Return, word for word, every line from the one containing "What is the" up to and including the last line, leaving the pictures out of your answer.
(Beginning of Data)
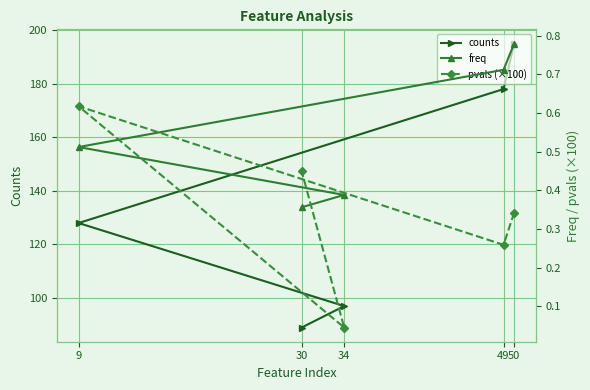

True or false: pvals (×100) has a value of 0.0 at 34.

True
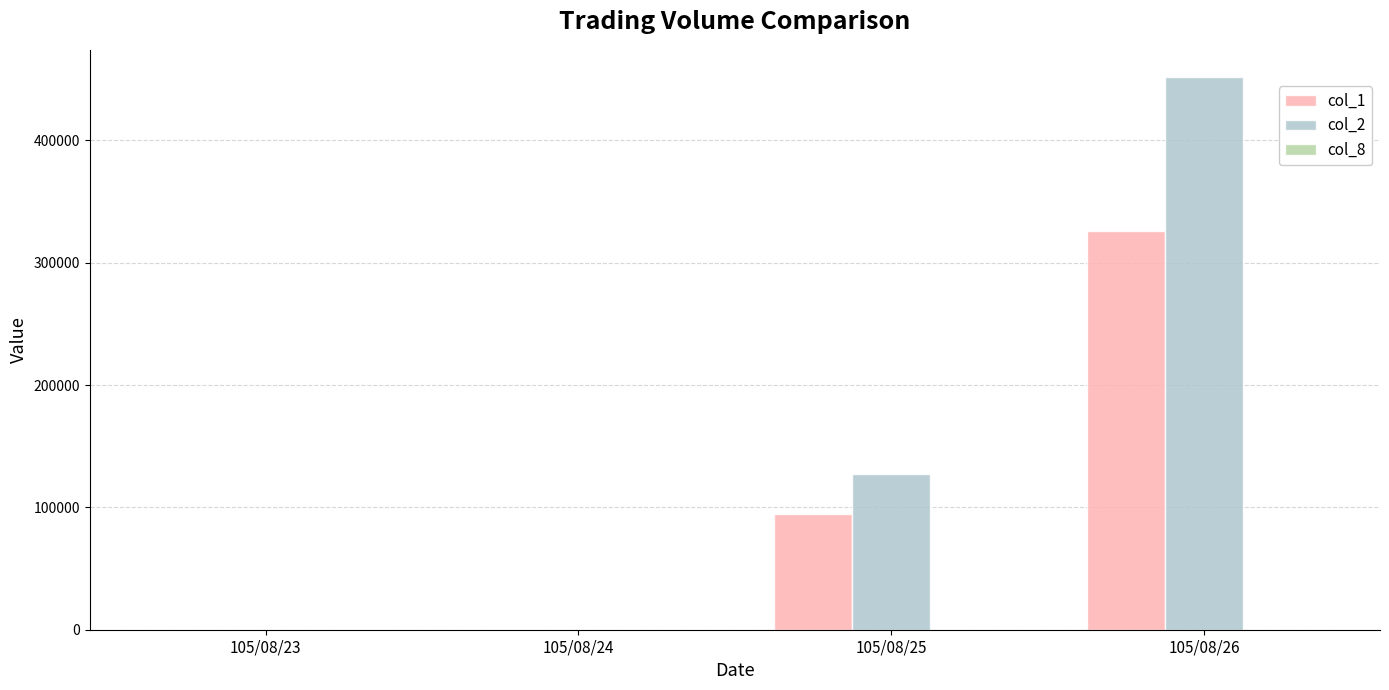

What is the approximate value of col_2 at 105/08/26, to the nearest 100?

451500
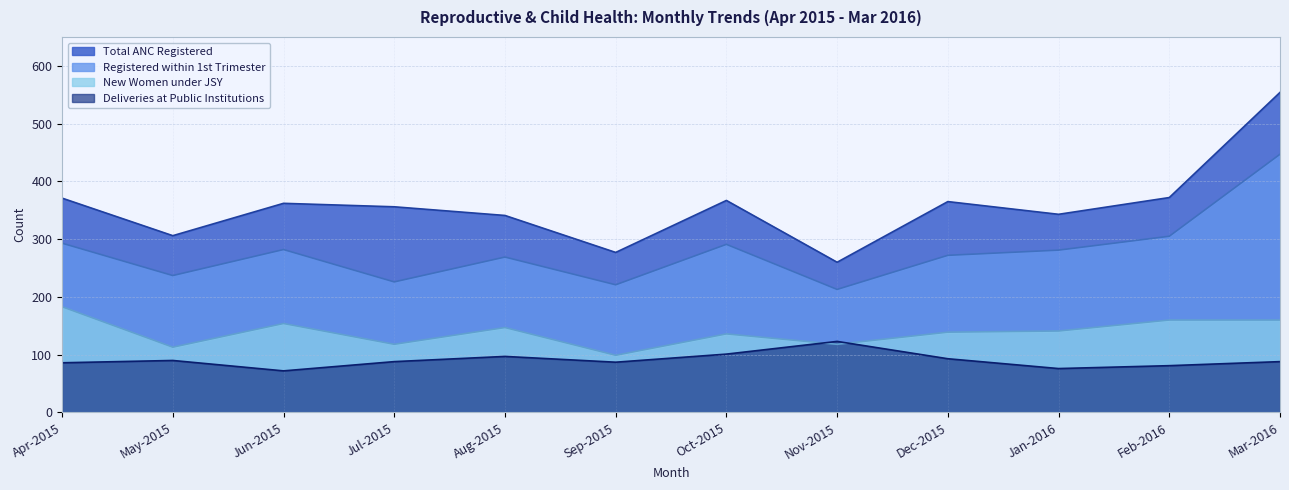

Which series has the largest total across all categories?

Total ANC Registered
(End of Data)
◆ Result of this exercise:
What is the approximate value of col_2 at 105/08/26, to the nearest 100?

451500

Which series has the largest total across all categories?

Total ANC Registered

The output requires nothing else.